The Company anticipates that there will be other changes to the unrecognized tax benefit associated with uncertain tax positions due to the expiration of statutes of limitation, audit settlements and other changes in reserves. However, due to the uncertainty regarding the timing of these events, a current estimate of the range of other changes that may occur within the next twelve months cannot be made.

The Company recognizes certain tax liabilities for anticipated tax audit findings in the United States and other tax jurisdictions based on our estimate of whether, and the extent to which additional taxes would be due. If the audit findings result in actual taxes owed more or less than what was anticipated, income tax expense would be increased or decreased, accordingly, in the period of the determination.
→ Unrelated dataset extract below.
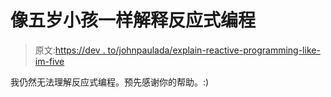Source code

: # 像五岁小孩一样解释反应式编程

> 原文:[https://dev . to/johnpaulada/explain-reactive-programming-like-im-five](https://dev.to/johnpaulada/explain-reactive-programming-like-im-five)

我仍然无法理解反应式编程。预先感谢你的帮助。:)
The Company's major tax jurisdictions are U.S. Federal, California, Japan, United Kingdom, Singapore, Germany, Hong Kong and Mexico. In the ordinary course of business, the Company is subject to examination by taxing authorities. As of June 30, 2013, the Company is no longer subject to U.S. federal income tax examinations for years before the fiscal year ended June 28, 2009; California income tax examinations before the fiscal year ended June 29, 2008, subject to fiscal years 2000 through 2005 being currently under appeal and being subject to reopening for examination by the Franchise Tax Board; Japan income tax examinations before the fiscal year ended July 1, 2007; United Kingdom before the fiscal year ended June 24, 2012;  Germany tax examinations before the fiscal year ended June 27, 2010; Singapore tax examination before fiscal year 2007; Mexico tax examination for the assessment year ended December 31, 2001; and Hong Kong profits tax examinations before the assessment year ended March 31, 2008.

As a matter of course, the Company is regularly audited by various taxing authorities. Unfavorable settlement of any particular issue may require the use of cash. Favorable resolution may be recognized as a reduction to the effective tax rate in the year of resolution. The Company's interest and penalties associated with income taxes are included in both accrued income taxes and long-term income taxes payable, as appropriate.

The Company has federal, state and foreign net operating loss carryforwards. The federal net operating loss of $188.9 million will expire in 2029 through 2033, and the California net operating loss of $103.4 million will expire in 2015 through 2033. The foreign net operating losses of $11.1 million have no expiration. The Company has foreign tax credits of $59.0 million that will expire from 2019 through 2023. The Company also has federal research credits of $23.9 million that will expire in 2026 through 2033, California research credits of $39.2 million that have no expiration, and Massachusetts research credits of $1.7 million that will expire in 2023 through 2028.

As of June 30, 2013, U.S. income taxes have not been provided on approximately $123.4 million of undistributed earnings of foreign subsidiaries since those earnings are considered to be invested indefinitely. Determination of the amount of unrecognized deferred tax liabilities for temporary differences related to investments in these non-U.S. subsidiaries that are essentially permanent in duration is not practicable. There was a change in 2012 to the Company's position on undistributed earnings regarding the pending liquidation of two foreign subsidiaries into the U.S. consolidated group. The Company has not recorded a deferred tax liability on any potential gain as the earnings and profits of the subsidiaries had been recognized as U.S. income in previous periods.

Pursuant to Sections 382 and 383 of the U.S. Internal Revenue Code, the utilization of operating loss carryforward and other tax attributes may be subject to limitations if certain ownership changes occur during a three-year testing period. The Company does not believe an ownership change has occurred as of June 30, 2013 that would limit the Company's utilization of any operating loss carryforward or other tax attributes.